Carta das comunidades quilombolas e indígenas do Vale do Guaporé (RO)

Comunidades indígenas e quilombolas do Vale do Guaporé, em Rondônia, se reuniram nos dias 22 e 23. No documento final do encontro, os/as participantes apontam reivindicações e que também estão voltando aos seus territórios “conscientes que precisamos de nossa união para enfrentar as dificuldades e para manter mais vivas e atuantes nossas comunidades”. Confira:

CPT

Nos dias 22 e 23 de setembro de 2018 estivemos reunidos na Comunidade Quilombola de Jesus, nas margens do Rio São Miguel, no Vale do Guaporé, no estado de Rondônia, representantes das comunidades indígenas Puruborá, do Rio Manoel Correia (Seringueiras) e kujubim (Rio Cautário, Costa Marques); de quilombolas da Comunidade de Santo Antônio (São Francisco do Guaporé), de Santa Fé e do Forte Príncipe da Beira (Costa Marques) e da Comunidade de Jesus (São Miguel do Guaporé).

Sentados todos juntos, conversamos, recuperando e trocando experiências, memória da vida e da luta das famílias das comunidades pela conquista dos nossos territórios ancestrais, de nossos processos de resistência e de enfrentamento às ameaças sofridas, seja por parte de grileiros e fazendeiros, seja pelo Instituto Chico Mendes de Conservação da Biodiversidade (ICMBio) e do Exército Brasileiro.

Trocando saberes e experiências, partilhando alimentos, sabores e saberes. As comunidades presentes reafirmam nossa vontade de unir forças pelo reconhecimento e titulação de nossos territórios, dos quais apenas dois estão titulados, em longos processos que têm muita dificuldade para avançar. Também unir forças pela defesa dos nossas terras e rios contra invasões, retirada de intrusos e domínio dos recursos naturais. Também pelo direito à educação, com construção de escolas, educação diferenciada indígena e quilombola, com resgate das nossas histórias e culturas próprias, com capacitação de professores e acesso a ensino médio e superior. Contamos com a parceria da EFA-VALE de São Francisco do Guaporé, que teve representantes no encontro.
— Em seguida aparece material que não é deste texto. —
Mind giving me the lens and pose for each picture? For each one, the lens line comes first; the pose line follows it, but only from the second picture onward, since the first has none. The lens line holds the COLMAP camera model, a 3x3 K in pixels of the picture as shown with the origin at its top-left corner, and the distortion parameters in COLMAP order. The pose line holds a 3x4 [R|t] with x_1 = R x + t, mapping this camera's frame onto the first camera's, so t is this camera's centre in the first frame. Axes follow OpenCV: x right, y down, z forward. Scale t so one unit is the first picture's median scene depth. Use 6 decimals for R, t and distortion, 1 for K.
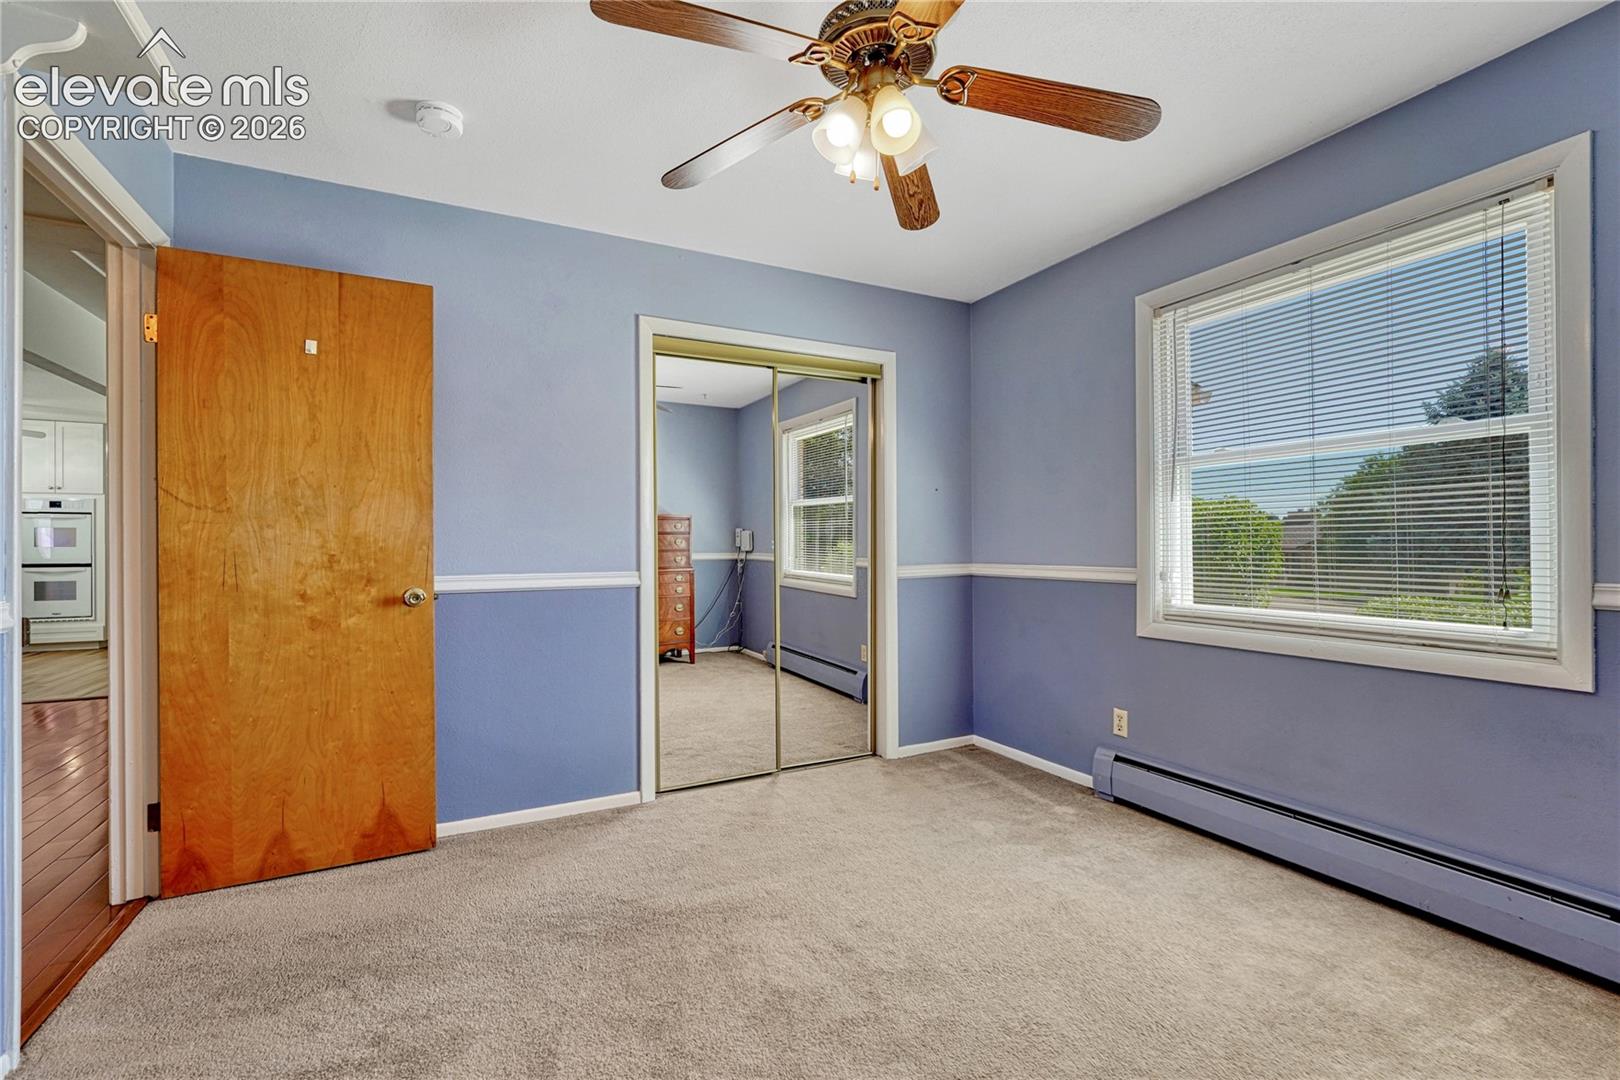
lens RADIAL K [[685.6, 0, 806.8], [0, 685.6, 546.4], [0, 0, 1]] dist [-0.006367, 0.001161]
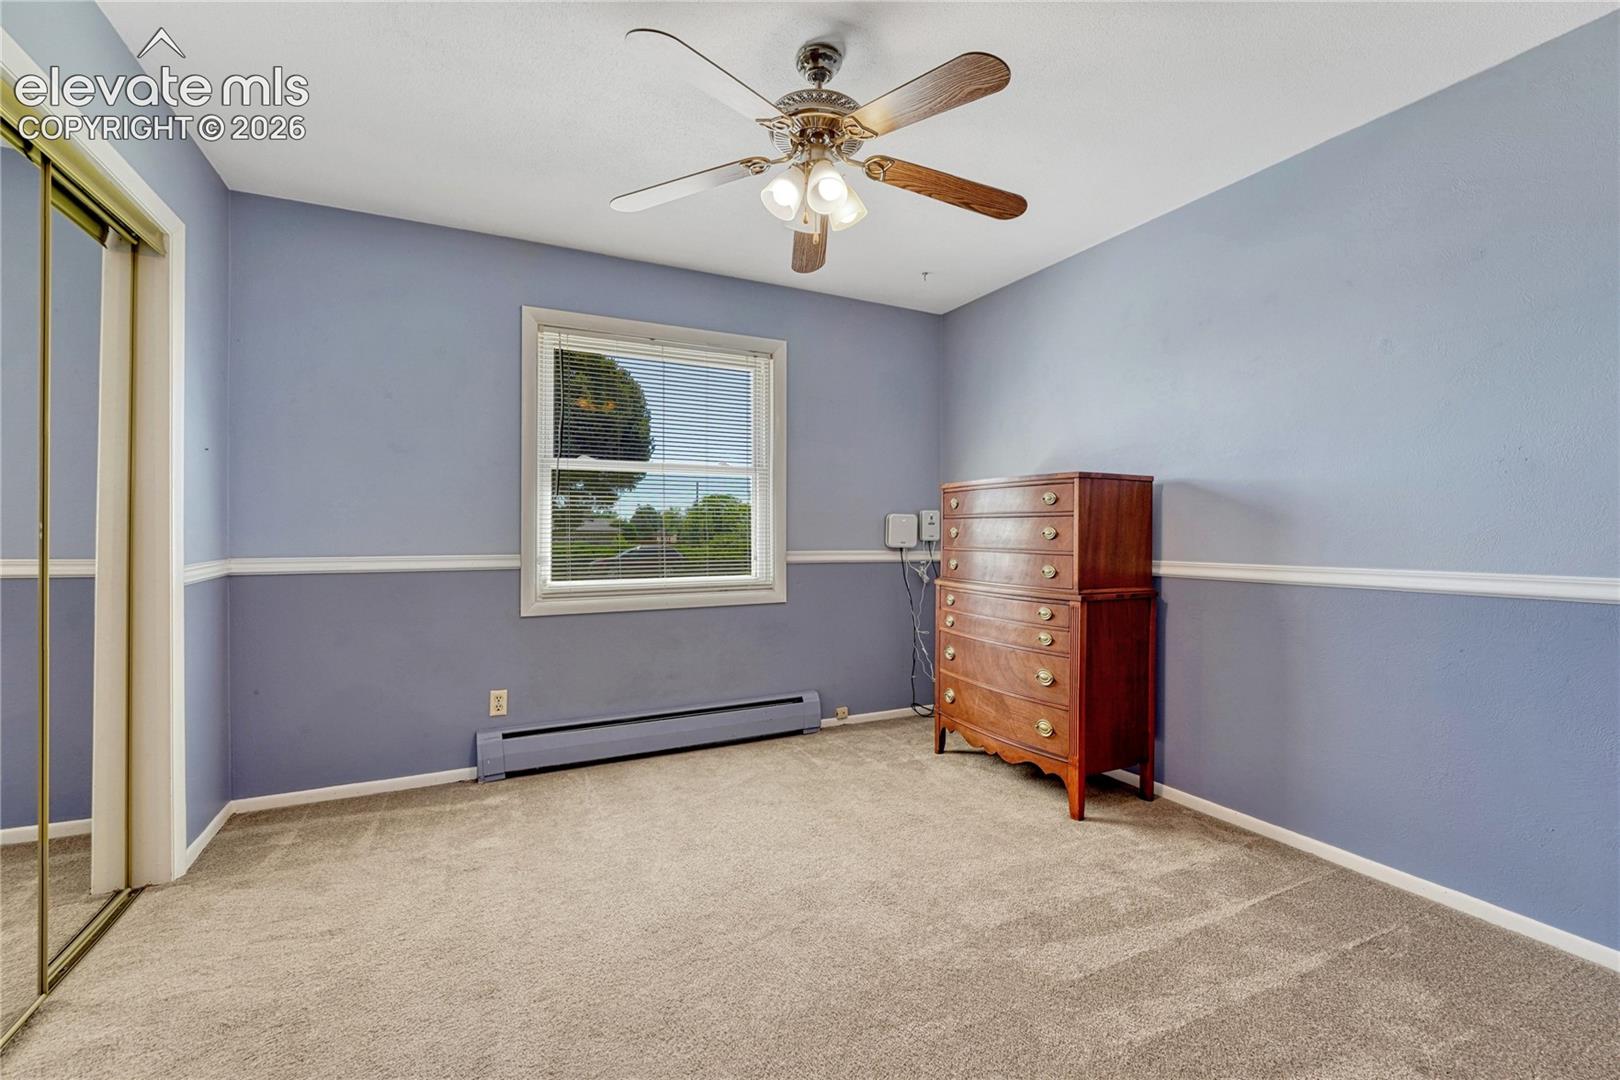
lens RADIAL K [[685.6, 0, 808.0], [0, 685.6, 532.4], [0, 0, 1]] dist [-0.006367, 0.001161]
pose [[0.023732, 0.003336, 0.999713, -0.704714], [0.000304, 0.999994, -0.003345, 0.001112], [-0.999718, 0.000383, 0.023731, 0.613290]]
Reivindicamos pelo direito à saúde, com a construção de postos de saúde em várias comunidades que precisam deles, resgate de saberes tradicionais de parteiras, benzedores e benzedeiras, e também pela presença de profissionais de enfermagem indicados pelas próprias comunidades, assim como atendimento médico regular, que na maioria das comunidades não existe.

Discutimos sobre a necessidade de garantia dos nossos direitos previdenciários diferenciados. A recuperação de nossos espaços de lazer e esporte para a juventude, para festas e eventos culturais. A falta de água tratada e a construção de poços artesianos. A dificuldade de transporte, de meios como camionetes e barcos, assim como estradas encascalhadas.  Moradias decentes, com acesso aos programas de crédito habitacional, acesso a madeira e materiais de construção, que às vezes nos são negados. Direitos a abertura e plantio de roças e criação de animais nos próprios territórios, para aqueles que sofrem impedimentos. Sempre dispostos a acolher e receber visitantes, também deploramos o turismo invasivo. Exigimos energia para as comunidades onde ainda não chegou, telefone e meios de comunicação eficientes e modernos, como a internet, que algumas comunidades ainda precisam.

Juntos nos comprometemos a lutar pelos nossos direitos, com envolvimento da juventude, que participou ativamente deste encontro, e ajuda de parceiros, como a CPT-RO, com assessoria jurídica e contando com políticas públicas voltadas às nossas comunidades. Voltamos às nossas comunidades animados a construir articulações entre os quilombolas de Rondônia, que nos representem, e redes de solidariedade entre comunidades tradicionais e indígenas, que nos fortaleçam, conscientes que precisamos de nossa união para enfrentar as dificuldades e para manter mais vivas e atuantes nossas comunidades.

Na Comunidade Quilombola de Jesus, dia 23 de setembro de 2018.